Lindsey H. Chopin is a principal in the New Orleans, Louisiana, office of Jackson Lewis P.C. and a member of the firm’s ERISA Complex Class Action, Employee Benefits and Class Action groups.
Lindsey focuses her practice on the defense of complex ERISA class-actions filed against public and private single employer ERISA plan sponsors and fiduciaries, as well as multi-employer plans and fiduciaries and ERISA plan services providers. She has litigated a wide variety of class action claims, including 401(k) fee claims, stock drop claims, defined benefit mortality assumption claims, “church plan” and “government plan” claims, health and welfare plan claims, and ERISA Section 510 claims. Lindsey also litigates ERISA benefit claims and claims involving non-ERISA plans.
Lindsey is the author of several ERISA-related articles, including an article focusing on ERISA fee litigation that appeared in the Benefits Law Journal, and is a frequent speaker on ERISA and class action litigation issues, including e-discovery best practices and ethics and professionalism when using social media in litigation.
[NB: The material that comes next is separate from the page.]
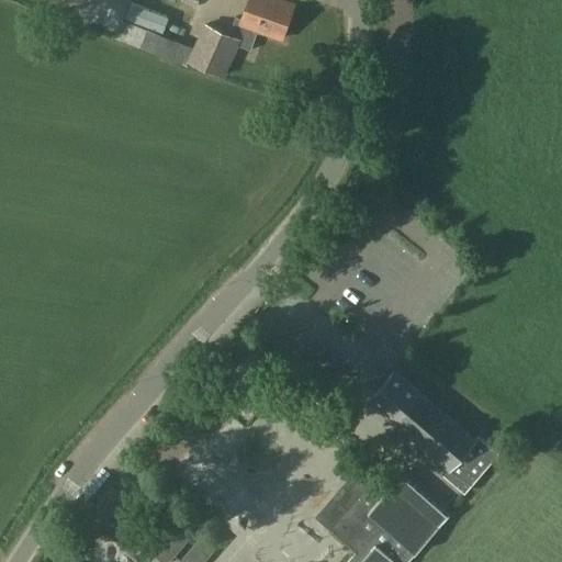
[(181,0),(180,3),(197,9),(199,0),(181,0)]
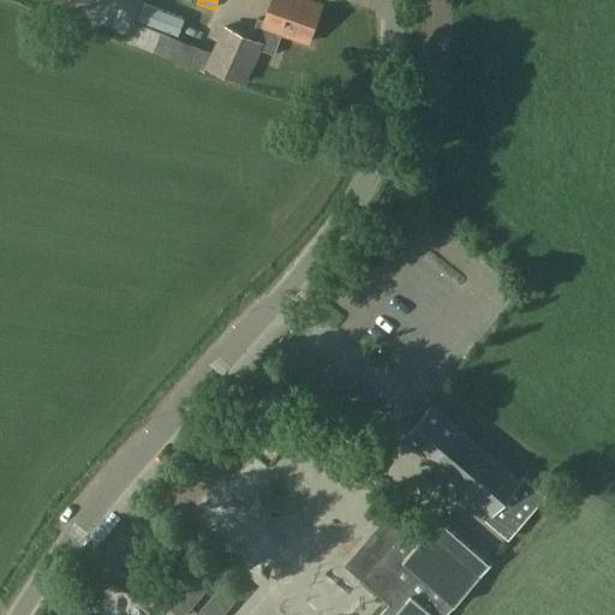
[(270,0),(263,24),(257,22),(251,37),(224,25),(204,69),(245,87),(261,49),(274,55),(281,34),(308,43),(322,5),(308,0),(270,0)]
She is a senior editor of Chapter 15 of Bloomberg BNA’s Employee Benefits Law treatise and a contributing author to the ERISA Fiduciary Answers Book and Chapter 39 of the sixth edition of Bloomberg BNA’s ERISA Litigation treatise published in November 2017.
Prior to joining Jackson Lewis, Lindsey practiced complex ERISA litigation for five years at a large, national firm and served as a one-year term clerk for the Honorable Carl J. Barbier in the United States District Court for the Eastern District of Louisiana.
While attending Loyola University School of Law, Lindsey was the articles and symposium editor of the Loyola Law Review and received the “Best Casenote Award” for her casenote analyzing the impact of Kasten v. St. Gobain Performance Plastics Corp., 563 U.S. 1 (2011), an FLSA matter decided by the U.S. Supreme Court.
Prior to attending law school and practicing law, Lindsey was a teachNOLA fellow and taught high school French in New Orleans’ public schools.